____ Data provided
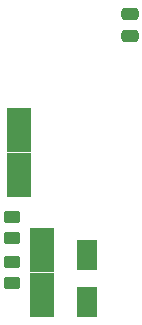
<source format=gbr>
%TF.GenerationSoftware,KiCad,Pcbnew,(6.0.5-0)*%
%TF.CreationDate,2022-11-19T14:20:50-08:00*%
%TF.ProjectId,teensy-lc-reg-adpt,7465656e-7379-42d6-9c63-2d7265672d61,rev?*%
%TF.SameCoordinates,PX8a12ae0PY695f190*%
%TF.FileFunction,Paste,Top*%
%TF.FilePolarity,Positive*%
%FSLAX46Y46*%
G04 Gerber Fmt 4.6, Leading zero omitted, Abs format (unit mm)*
G04 Created by KiCad (PCBNEW (6.0.5-0)) date 2022-11-19 14:20:50*
%MOMM*%
%LPD*%
G01*
G04 APERTURE LIST*
G04 Aperture macros list*
%AMRoundRect*
0 Rectangle with rounded corners*
0 $1 Rounding radius*
0 $2 $3 $4 $5 $6 $7 $8 $9 X,Y pos of 4 corners*
0 Add a 4 corners polygon primitive as box body*
4,1,4,$2,$3,$4,$5,$6,$7,$8,$9,$2,$3,0*
0 Add four circle primitives for the rounded corners*
1,1,$1+$1,$2,$3*
1,1,$1+$1,$4,$5*
1,1,$1+$1,$6,$7*
1,1,$1+$1,$8,$9*
0 Add four rect primitives between the rounded corners*
20,1,$1+$1,$2,$3,$4,$5,0*
20,1,$1+$1,$4,$5,$6,$7,0*
20,1,$1+$1,$6,$7,$8,$9,0*
20,1,$1+$1,$8,$9,$2,$3,0*%
G04 Aperture macros list end*
%ADD10R,1.800000X2.500000*%
%ADD11RoundRect,0.250000X-0.450000X0.262500X-0.450000X-0.262500X0.450000X-0.262500X0.450000X0.262500X0*%
%ADD12RoundRect,0.250000X0.475000X-0.250000X0.475000X0.250000X-0.475000X0.250000X-0.475000X-0.250000X0*%
%ADD13R,2.000000X3.800000*%
G04 APERTURE END LIST*
D10*
%TO.C,D1*%
X11430000Y5937000D03*
X11430000Y1937000D03*
%TD*%
D11*
%TO.C,R2*%
X5080000Y5357500D03*
X5080000Y3532500D03*
%TD*%
%TO.C,R1*%
X5080000Y9167500D03*
X5080000Y7342500D03*
%TD*%
D12*
%TO.C,C1*%
X15113000Y26350000D03*
X15113000Y24450000D03*
%TD*%
D13*
%TO.C,TP3*%
X5715000Y16510000D03*
%TD*%
%TO.C,TP2*%
X7620000Y2540000D03*
%TD*%
%TO.C,TP1*%
X5715000Y12700000D03*
%TD*%
%TO.C,TP4*%
X7620000Y6350000D03*
%TD*%
M02*

</source>
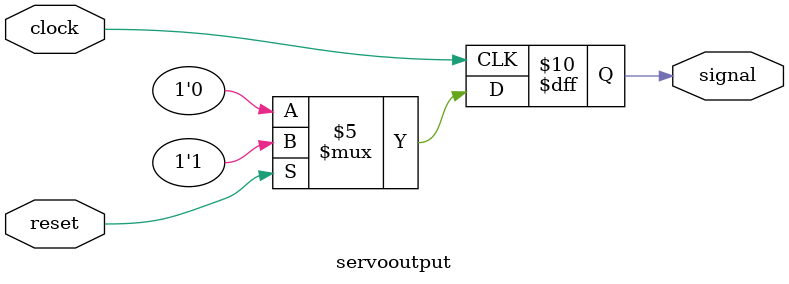
<source format=v>
module servooutput(reset, clock, signal);
    input reset, clock;
    output signal;

    reg count = 0;
    reg signal = 0;

always @(posedge clock) begin           
        if(reset) begin                             //if reset is triggered, set signal to on (1) and reset count
            signal <= 1;
            count <= 0;
        end else begin
            // if(count < 1) begin
            //     count <= count + 1;
            // end else if(count == 1) begin             //if 2 cycles passed, set signal to off (0)
            //     signal <= 0;
            // end
            signal <= 0;
        end
    end

endmodule
</source>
________
[What you will do]
Lines that contain "clock" are to be copied from the records above.

[Solution below]
module servooutput(reset, clock, signal);
    input reset, clock;
always @(posedge clock) begin           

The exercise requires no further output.